Good times.  Good times. 



HAPPY SUPER BOWL! EVERYONE









January 23, 2012

Journaling with 'Charisma"


Garden Journal Entry:  23 January 2012


HIGH:  57  LOW:  36


Tips of tulips have begun to appear over the past couple of weeks.  Am thrilled to see lots of viola seedlings from the violas planted last fall...hope they mature in time to join the party. :( no sighting of golden feverfew seedlings though. Even saw a forsythia in bloom yesterday. 

 Way too dry and warm...will this arid pattern never end?  Possibility of a good rain tomorrow. Keeping my finger crossed.  I deep watered this afternoon, so maybe that and a car wash will bring it on. 

 Lovely words from Colette...though I'd replace 'winter' with 'drought' in our case. The warm winter weather beckons...but also intimates that another dreadful growing season might lie ahead.
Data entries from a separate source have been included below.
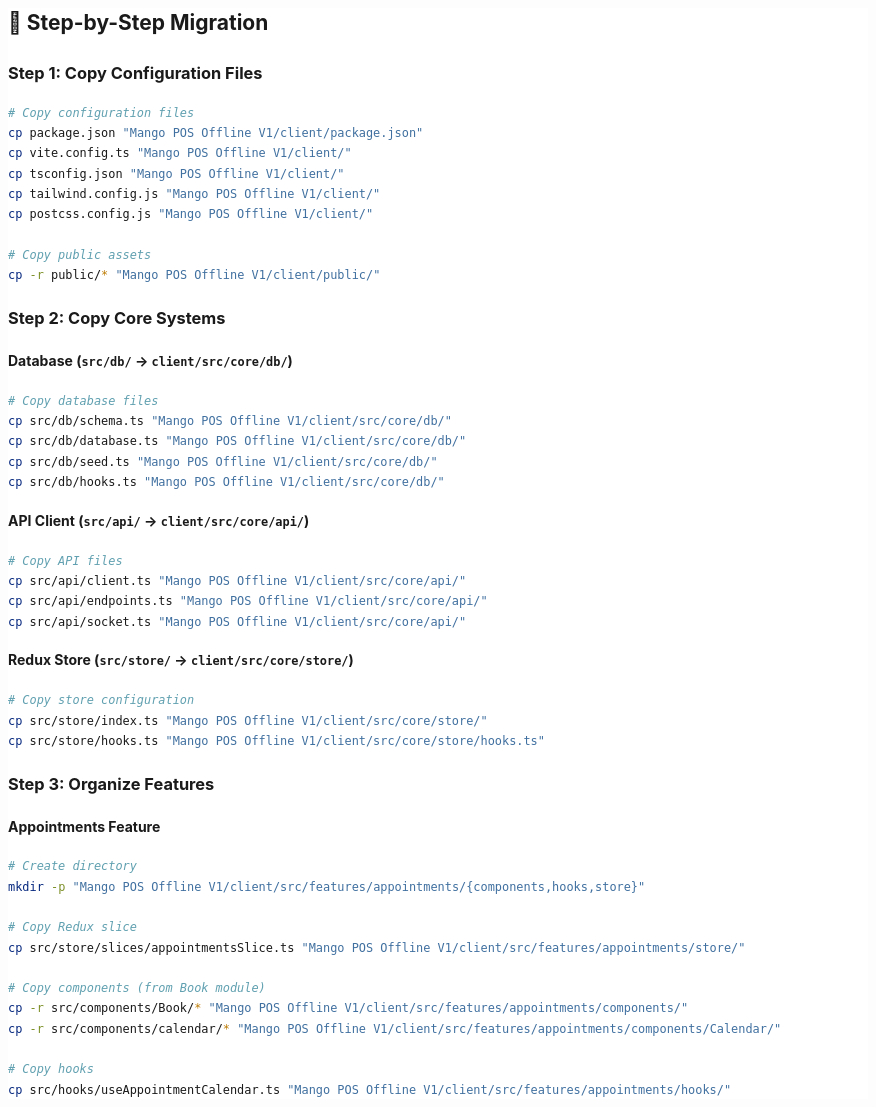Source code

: 
## 📝 Step-by-Step Migration

### Step 1: Copy Configuration Files

```bash
# Copy configuration files
cp package.json "Mango POS Offline V1/client/package.json"
cp vite.config.ts "Mango POS Offline V1/client/"
cp tsconfig.json "Mango POS Offline V1/client/"
cp tailwind.config.js "Mango POS Offline V1/client/"
cp postcss.config.js "Mango POS Offline V1/client/"

# Copy public assets
cp -r public/* "Mango POS Offline V1/client/public/"
```

### Step 2: Copy Core Systems

#### Database (`src/db/` → `client/src/core/db/`)

```bash
# Copy database files
cp src/db/schema.ts "Mango POS Offline V1/client/src/core/db/"
cp src/db/database.ts "Mango POS Offline V1/client/src/core/db/"
cp src/db/seed.ts "Mango POS Offline V1/client/src/core/db/"
cp src/db/hooks.ts "Mango POS Offline V1/client/src/core/db/"
```

#### API Client (`src/api/` → `client/src/core/api/`)

```bash
# Copy API files
cp src/api/client.ts "Mango POS Offline V1/client/src/core/api/"
cp src/api/endpoints.ts "Mango POS Offline V1/client/src/core/api/"
cp src/api/socket.ts "Mango POS Offline V1/client/src/core/api/"
```

#### Redux Store (`src/store/` → `client/src/core/store/`)

```bash
# Copy store configuration
cp src/store/index.ts "Mango POS Offline V1/client/src/core/store/"
cp src/store/hooks.ts "Mango POS Offline V1/client/src/core/store/hooks.ts"
```

### Step 3: Organize Features

#### Appointments Feature

```bash
# Create directory
mkdir -p "Mango POS Offline V1/client/src/features/appointments/{components,hooks,store}"

# Copy Redux slice
cp src/store/slices/appointmentsSlice.ts "Mango POS Offline V1/client/src/features/appointments/store/"

# Copy components (from Book module)
cp -r src/components/Book/* "Mango POS Offline V1/client/src/features/appointments/components/"
cp -r src/components/calendar/* "Mango POS Offline V1/client/src/features/appointments/components/Calendar/"

# Copy hooks
cp src/hooks/useAppointmentCalendar.ts "Mango POS Offline V1/client/src/features/appointments/hooks/"
```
For now though trying to remain hopeful and feeling kinda giddy about the coming season.  Maybe gullible is more like it, but the emerging buds and warm sunshine are so optimistic...gets me  every time.


 Meanwhile, I'm adoring my double amaryllis, ('Charisma', I think) Pretty sure these are the ones Bubba got for me... Love the drama of all three of them blooming simultaneously.  Contorta branches as supports give them a certain Sleeping Beauty and the brambles kind of vibe...love it.  Will always plant in threes again...so striking.
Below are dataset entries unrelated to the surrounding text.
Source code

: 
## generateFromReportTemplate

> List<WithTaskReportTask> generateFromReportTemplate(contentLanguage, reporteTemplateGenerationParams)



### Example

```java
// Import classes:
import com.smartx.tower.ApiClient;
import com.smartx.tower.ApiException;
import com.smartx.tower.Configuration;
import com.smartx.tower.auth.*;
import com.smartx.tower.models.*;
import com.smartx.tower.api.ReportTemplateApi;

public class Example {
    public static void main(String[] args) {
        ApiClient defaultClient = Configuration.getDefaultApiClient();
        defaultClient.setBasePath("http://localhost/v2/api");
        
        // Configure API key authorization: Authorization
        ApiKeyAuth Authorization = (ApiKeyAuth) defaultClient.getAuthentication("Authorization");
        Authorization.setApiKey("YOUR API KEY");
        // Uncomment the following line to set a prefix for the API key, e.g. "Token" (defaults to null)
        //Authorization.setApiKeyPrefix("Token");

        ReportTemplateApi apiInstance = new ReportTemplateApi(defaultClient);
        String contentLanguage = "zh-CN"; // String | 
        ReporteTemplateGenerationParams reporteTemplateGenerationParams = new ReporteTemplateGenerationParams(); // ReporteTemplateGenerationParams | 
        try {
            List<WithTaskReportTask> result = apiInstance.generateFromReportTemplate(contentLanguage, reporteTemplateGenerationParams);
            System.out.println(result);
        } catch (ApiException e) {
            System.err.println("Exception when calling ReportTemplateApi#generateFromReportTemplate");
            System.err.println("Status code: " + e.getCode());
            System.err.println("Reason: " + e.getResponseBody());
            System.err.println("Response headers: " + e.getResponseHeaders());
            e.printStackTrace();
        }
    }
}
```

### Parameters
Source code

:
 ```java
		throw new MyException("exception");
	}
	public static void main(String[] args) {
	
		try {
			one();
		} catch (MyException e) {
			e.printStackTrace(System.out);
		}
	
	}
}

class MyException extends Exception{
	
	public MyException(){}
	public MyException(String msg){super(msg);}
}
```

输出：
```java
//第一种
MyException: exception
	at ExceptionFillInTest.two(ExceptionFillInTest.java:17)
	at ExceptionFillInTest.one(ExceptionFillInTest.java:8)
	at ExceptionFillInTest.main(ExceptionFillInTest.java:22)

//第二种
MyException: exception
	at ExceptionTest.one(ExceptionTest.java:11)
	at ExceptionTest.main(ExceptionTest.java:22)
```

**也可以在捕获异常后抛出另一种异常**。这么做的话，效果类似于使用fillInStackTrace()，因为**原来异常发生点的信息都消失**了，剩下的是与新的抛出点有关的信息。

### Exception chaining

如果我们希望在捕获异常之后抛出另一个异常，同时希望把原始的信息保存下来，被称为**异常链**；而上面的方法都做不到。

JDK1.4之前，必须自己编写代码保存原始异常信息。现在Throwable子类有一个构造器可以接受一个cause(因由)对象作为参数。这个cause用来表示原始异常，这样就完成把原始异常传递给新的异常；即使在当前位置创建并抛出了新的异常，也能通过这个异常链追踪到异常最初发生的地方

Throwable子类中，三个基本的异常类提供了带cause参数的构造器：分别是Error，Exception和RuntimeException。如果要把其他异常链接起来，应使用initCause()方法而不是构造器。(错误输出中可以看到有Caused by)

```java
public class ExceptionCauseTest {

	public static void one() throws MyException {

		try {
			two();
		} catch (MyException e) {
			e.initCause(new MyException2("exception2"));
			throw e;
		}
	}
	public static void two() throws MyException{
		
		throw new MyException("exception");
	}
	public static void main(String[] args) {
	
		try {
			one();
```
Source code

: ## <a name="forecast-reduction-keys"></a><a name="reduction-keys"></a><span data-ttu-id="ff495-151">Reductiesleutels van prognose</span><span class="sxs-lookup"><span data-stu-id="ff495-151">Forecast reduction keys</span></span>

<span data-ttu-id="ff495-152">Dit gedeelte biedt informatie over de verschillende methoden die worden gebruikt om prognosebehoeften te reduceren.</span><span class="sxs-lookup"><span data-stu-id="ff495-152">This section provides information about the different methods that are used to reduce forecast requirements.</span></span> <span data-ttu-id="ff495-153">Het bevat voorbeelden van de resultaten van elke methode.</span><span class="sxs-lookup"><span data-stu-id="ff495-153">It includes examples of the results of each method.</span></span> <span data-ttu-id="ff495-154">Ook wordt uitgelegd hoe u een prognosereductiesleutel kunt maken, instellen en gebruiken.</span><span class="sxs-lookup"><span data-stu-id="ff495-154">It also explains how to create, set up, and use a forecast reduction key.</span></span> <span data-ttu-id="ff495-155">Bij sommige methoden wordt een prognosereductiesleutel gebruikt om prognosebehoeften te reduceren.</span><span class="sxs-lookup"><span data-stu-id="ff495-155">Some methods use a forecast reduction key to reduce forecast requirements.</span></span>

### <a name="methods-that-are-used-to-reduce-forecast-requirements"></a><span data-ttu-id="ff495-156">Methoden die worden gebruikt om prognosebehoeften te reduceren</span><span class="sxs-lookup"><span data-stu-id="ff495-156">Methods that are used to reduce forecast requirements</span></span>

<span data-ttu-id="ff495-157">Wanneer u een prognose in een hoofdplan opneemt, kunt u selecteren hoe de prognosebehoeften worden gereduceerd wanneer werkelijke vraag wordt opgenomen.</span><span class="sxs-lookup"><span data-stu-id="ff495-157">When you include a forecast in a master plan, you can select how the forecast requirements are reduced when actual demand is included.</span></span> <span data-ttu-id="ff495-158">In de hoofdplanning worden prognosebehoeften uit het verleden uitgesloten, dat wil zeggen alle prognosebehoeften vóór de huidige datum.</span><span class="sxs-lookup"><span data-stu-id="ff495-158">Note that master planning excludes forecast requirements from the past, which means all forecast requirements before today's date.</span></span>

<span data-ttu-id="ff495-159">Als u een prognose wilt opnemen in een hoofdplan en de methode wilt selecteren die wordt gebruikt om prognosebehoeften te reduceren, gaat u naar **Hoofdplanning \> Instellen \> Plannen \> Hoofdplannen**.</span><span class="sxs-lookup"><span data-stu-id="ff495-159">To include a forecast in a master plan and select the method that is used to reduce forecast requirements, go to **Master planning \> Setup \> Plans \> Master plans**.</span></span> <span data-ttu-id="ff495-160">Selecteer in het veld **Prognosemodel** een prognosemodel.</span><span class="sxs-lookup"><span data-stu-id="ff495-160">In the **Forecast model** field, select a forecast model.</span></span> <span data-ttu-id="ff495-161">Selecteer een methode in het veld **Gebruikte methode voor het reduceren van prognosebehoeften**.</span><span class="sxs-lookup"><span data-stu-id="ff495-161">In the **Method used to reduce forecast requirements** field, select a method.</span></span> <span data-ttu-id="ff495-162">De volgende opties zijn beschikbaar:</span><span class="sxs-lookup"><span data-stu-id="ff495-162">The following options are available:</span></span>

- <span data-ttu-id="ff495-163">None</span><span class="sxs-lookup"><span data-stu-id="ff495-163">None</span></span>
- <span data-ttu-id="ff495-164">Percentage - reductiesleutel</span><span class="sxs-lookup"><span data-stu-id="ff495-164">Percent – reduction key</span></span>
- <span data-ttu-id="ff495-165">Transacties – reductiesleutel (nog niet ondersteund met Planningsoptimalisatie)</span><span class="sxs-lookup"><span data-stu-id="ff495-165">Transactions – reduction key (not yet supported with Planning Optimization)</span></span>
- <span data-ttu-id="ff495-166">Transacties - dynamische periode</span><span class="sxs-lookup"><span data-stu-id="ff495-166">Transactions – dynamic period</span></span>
 Especially like the way they glisten when light passes trough them.  Pearl-like.  Erotic and exotic.  Effect changes with the  angle, time of day, age of bloom.  
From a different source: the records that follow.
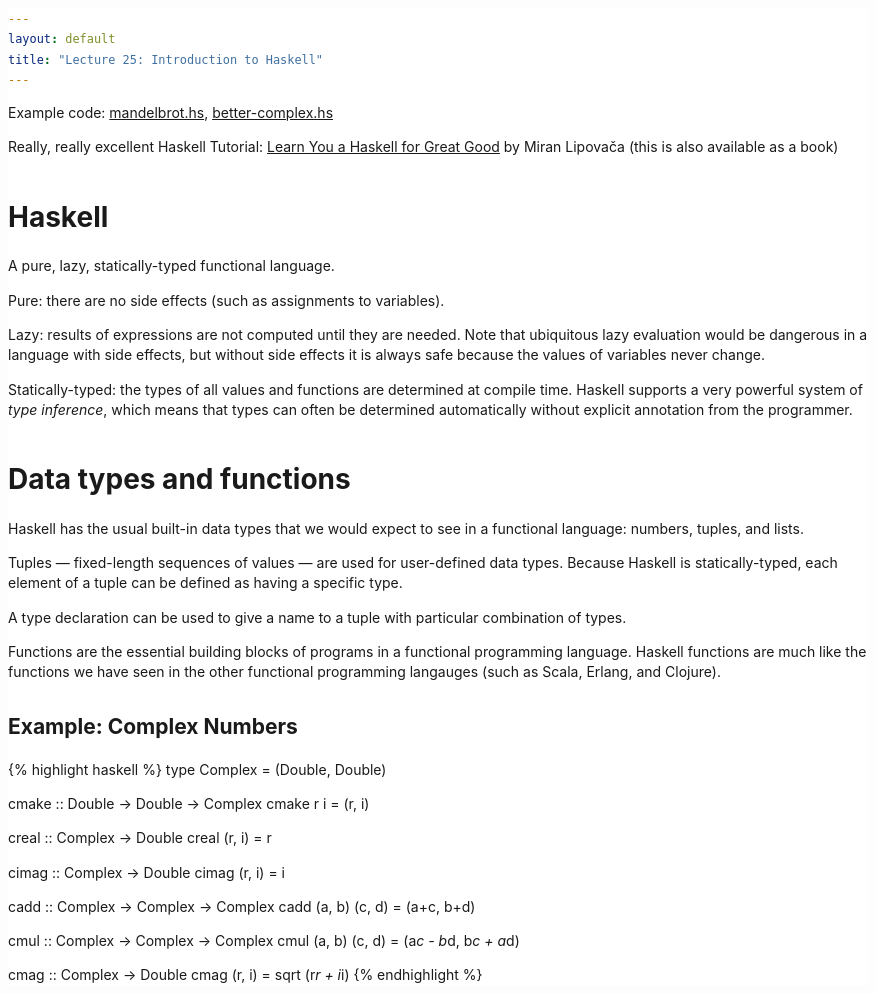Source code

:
 ```yaml
---
layout: default
title: "Lecture 25: Introduction to Haskell"
---
```


Example code: [mandelbrot.hs](mandelbrot.hs), [better-complex.hs](better-complex.hs)

Really, really excellent Haskell Tutorial: [Learn You a Haskell for Great Good](http://learnyouahaskell.com/) by Miran Lipovača (this is also available as a book)

Haskell
=======

A pure, lazy, statically-typed functional language.

Pure: there are no side effects (such as assignments to variables).

Lazy: results of expressions are not computed until they are needed. Note that ubiquitous lazy evaluation would be dangerous in a language with side effects, but without side effects it is always safe because the values of variables never change.

Statically-typed: the types of all values and functions are determined at compile time. Haskell supports a very powerful system of *type inference*, which means that types can often be determined automatically without explicit annotation from the programmer.

Data types and functions
========================

Haskell has the usual built-in data types that we would expect to see in a functional language: numbers, tuples, and lists.

Tuples &mdash; fixed-length sequences of values &mdash; are used for user-defined data types. Because Haskell is statically-typed, each element of a tuple can be defined as having a specific type.

A type declaration can be used to give a name to a tuple with particular combination of types.

Functions are the essential building blocks of programs in a functional programming language. Haskell functions are much like the functions we have seen in the other functional programming langauges (such as Scala, Erlang, and Clojure).

Example: Complex Numbers
------------------------

{% highlight haskell %}
type Complex = (Double, Double)

cmake :: Double -> Double -> Complex
cmake r  i = (r, i)

creal :: Complex -> Double
creal (r, i) = r

cimag :: Complex -> Double
cimag (r, i) = i

cadd :: Complex -> Complex -> Complex
cadd (a, b) (c, d) = (a+c, b+d)

cmul :: Complex -> Complex -> Complex
cmul (a, b) (c, d) = (a*c - b*d, b*c + a*d)

cmag :: Complex -> Double
cmag (r, i) = sqrt (r*r + i*i)
{% endhighlight %}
Will definitely want to grow these again next year.  Luscious is what they are. 

And Dreamy.

So Romantic.

Would be gorgeous for a wedding.

And Valentine's Day.  Hopefully they will last that long and new stalks will emerge in time.
































 































































































Meanwhile, 'Samba' times three waits in the wings.  :)

January 17, 2012

THE GAGE HOTEL AND MEMORIES

" If the world were perfect, it wouldn't be." Yogi Berra

Or so I am thinking as I sit in the waiting room at Orthopedic Associates while my youngest has hand surgery.  A case of fist meets steel door resulted in an injury requiring titanium pins and anesthesia and deductibles and co pays and nervousness.... and, yes, the 

               BOING!

phenomenon whereby your college kid returns to campus  only to bounce back home when life happens.

Life also happened a couple of weekends ago when a much anticipated, long-weekend trip with my men

didn't quite turn out as planned.

Husband had been talking up the wonderfully remote  GAGE HOTEL (click here for more information) for a very long time.  Located in Marathon, TX, and ever so close to the epically beautiful BIG BEND NATIONAL PARK, the GAGE is my kind of place...my kind of experience.







Redolent with old frontier charm and grace, the Gage is the perfect place to stay while enjoying and marveling at the craggy, prickly, breathtaking landscape of southwest Texas and the magnificent Big Bend.


(cue sountrack to GIANT)


A hiker and photographer's dream...an artist's fantasy, a designer's muse.  



a people-watcher's heaven.
 
Not that I personally enjoyed any of these traveler delights.

Oh, no.

On the way home from Enid on Christmas Day, my men and I were listening to Garrison Keillor as he recounted memorable Christmases of the past, one of which was memorable because his family was visited by, and I quote


"the Dark Horse of Projectile Vomiting..."



Well, let's just say,


my trip was memorable (though, thank God, not necessarily projectile...)


and resulted in Husband's visiting a pharmacy in a town an hour away.  (I had good sense to marry that man.)


On top of the visiting dark horse, our already-short-to-begin-with excursion was cut even shorter


by a snowstorm in central Texas 


that threatened to leave us stranded in our little desert oasis for a bit. Fortunately, my men avoided the stomach curse, and managed to get in a long, sunny hike...more than one Chili Rellenos breakfast...


and, yes, more than one cerveze and shots of tequila.


Oh, I did manage to take lots of pictures though;


granted... through a phenergan-induced haze.

















Please don't let my experience dissuade YOU from visiting this magical place.


I plan on visiting again, soon I hope.  


Though not necessarily on horseback, if you know what I mean.